Inoculation Theory Visualizer¶
Learning Objective¶
Analyze how psychological inoculation ("prebunking") reduces the spread of misinformation across a population, and compare its effectiveness to debunking after misinformation has spread.
How to Use¶
- Click Release Misinformation to start the spread in both populations.
- Watch how the right population, where about 65% have been prebunked (shown with shield outlines), resists infection at a much higher rate than the left.
- Adjust the Spread rate slider (1–5) to model more or less aggressive misinformation.
- Toggle Debunk Mode ON and click Release Misinformation again to see what happens when corrections are deployed only AFTER misinformation has spread — note that corrections reach only a small fraction of believers.
- Click Deploy Correction at any time to manually attempt to flip believers to "Correction Reached".

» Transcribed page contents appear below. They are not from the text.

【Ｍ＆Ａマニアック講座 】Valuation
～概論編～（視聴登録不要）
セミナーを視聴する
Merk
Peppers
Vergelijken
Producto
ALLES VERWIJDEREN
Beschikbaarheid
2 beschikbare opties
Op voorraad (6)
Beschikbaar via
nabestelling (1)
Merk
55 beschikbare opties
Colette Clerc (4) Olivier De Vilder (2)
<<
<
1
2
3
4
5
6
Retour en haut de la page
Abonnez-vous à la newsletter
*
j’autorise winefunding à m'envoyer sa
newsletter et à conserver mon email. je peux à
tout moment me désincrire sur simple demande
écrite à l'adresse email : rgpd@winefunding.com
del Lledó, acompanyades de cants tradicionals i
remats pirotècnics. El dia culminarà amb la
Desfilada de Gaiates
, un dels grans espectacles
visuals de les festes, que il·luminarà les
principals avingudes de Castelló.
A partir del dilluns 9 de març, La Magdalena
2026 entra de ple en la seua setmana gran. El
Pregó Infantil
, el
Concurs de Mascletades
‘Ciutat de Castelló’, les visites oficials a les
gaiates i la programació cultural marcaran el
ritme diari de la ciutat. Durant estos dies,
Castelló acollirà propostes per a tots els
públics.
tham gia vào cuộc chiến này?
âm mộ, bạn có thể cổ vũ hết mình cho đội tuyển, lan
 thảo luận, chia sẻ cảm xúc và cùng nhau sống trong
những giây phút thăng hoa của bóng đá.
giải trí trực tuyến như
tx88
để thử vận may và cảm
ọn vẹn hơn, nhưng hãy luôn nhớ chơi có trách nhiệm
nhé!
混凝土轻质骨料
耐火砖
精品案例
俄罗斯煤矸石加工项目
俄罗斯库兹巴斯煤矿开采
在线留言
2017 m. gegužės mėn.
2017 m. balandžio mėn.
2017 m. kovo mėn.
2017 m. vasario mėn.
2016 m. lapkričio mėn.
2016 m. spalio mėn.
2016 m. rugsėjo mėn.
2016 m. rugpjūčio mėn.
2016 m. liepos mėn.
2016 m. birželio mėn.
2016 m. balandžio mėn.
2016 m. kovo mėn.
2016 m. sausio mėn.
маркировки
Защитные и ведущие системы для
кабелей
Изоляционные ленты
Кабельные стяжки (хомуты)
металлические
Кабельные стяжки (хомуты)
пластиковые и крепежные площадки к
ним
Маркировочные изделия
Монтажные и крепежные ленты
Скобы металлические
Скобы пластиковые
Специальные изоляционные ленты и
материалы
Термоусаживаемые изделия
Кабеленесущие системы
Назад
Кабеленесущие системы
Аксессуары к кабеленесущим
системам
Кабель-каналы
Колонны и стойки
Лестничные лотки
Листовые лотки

- Click Reset to randomize a new shielded population and clear all states.
Specification¶
The full specification below is extracted from Chapter 12: Public Health Communication and Health Literacy.
Type: microsim
sim-id: inoculation-theory-sim
Library: p5.js
Status: Specified
Side-by-side simulation comparing two populations: "No Prebunk" (left panel)
and "Prebunked" (right panel). Each population is represented as a grid of
100 people icons. A slider labeled "Misinformation spread rate" (1-5) controls
how aggressively icons turn red (believed misinformation) over time. A
"Release Misinformation" button triggers the spread animation. In the
Prebunked panel, approximately 60-70% of icons have a "shield" overlay
(representing inoculation). When misinformation spreads, shielded icons
resist and remain green; unshielded icons turn red. A counter at the bottom
of each panel shows: Exposed, Believed, Resisted, Correction Reached. A
second mode toggle labeled "Debunk Mode" changes the simulation so that
correction messages deploy after misinformation spreads, showing the limited
reach of corrections. Reset button restores both panels.